[Materials provided — start]

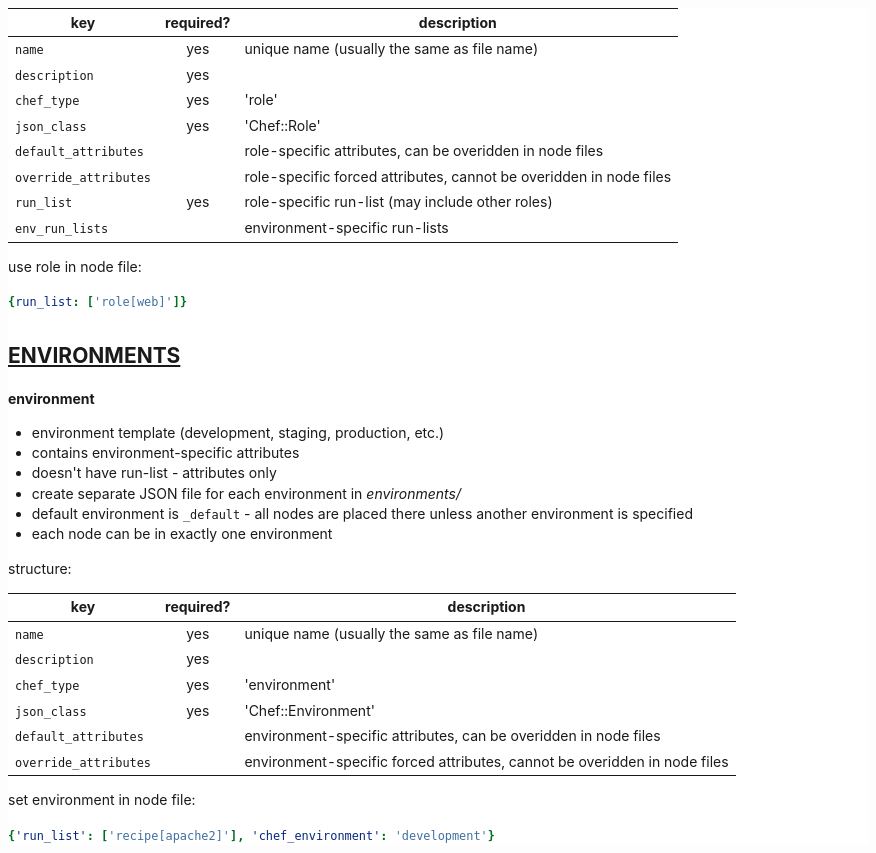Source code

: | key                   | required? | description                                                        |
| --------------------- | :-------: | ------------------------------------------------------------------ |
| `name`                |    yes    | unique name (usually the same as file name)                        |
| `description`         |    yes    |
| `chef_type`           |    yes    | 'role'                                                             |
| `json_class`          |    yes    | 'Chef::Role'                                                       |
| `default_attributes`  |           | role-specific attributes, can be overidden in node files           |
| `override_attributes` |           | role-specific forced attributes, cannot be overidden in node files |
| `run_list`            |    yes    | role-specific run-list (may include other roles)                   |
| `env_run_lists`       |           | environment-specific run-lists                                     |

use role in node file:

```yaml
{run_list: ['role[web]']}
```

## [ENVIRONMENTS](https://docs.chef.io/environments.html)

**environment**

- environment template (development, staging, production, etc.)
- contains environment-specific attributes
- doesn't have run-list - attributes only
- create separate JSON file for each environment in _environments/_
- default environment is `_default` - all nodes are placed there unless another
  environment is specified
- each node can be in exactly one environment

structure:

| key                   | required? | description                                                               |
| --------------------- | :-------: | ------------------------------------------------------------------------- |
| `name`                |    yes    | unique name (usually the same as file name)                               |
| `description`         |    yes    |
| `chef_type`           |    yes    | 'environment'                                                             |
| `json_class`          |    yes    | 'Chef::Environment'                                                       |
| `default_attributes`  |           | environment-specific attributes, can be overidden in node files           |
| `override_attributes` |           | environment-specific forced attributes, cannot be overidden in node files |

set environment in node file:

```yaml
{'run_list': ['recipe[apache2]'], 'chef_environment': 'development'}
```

[Materials provided — finish]

* _About this task_
Among these entries, how many lines include the string "each"? Reply with the number by itself.

* _Written solution_
2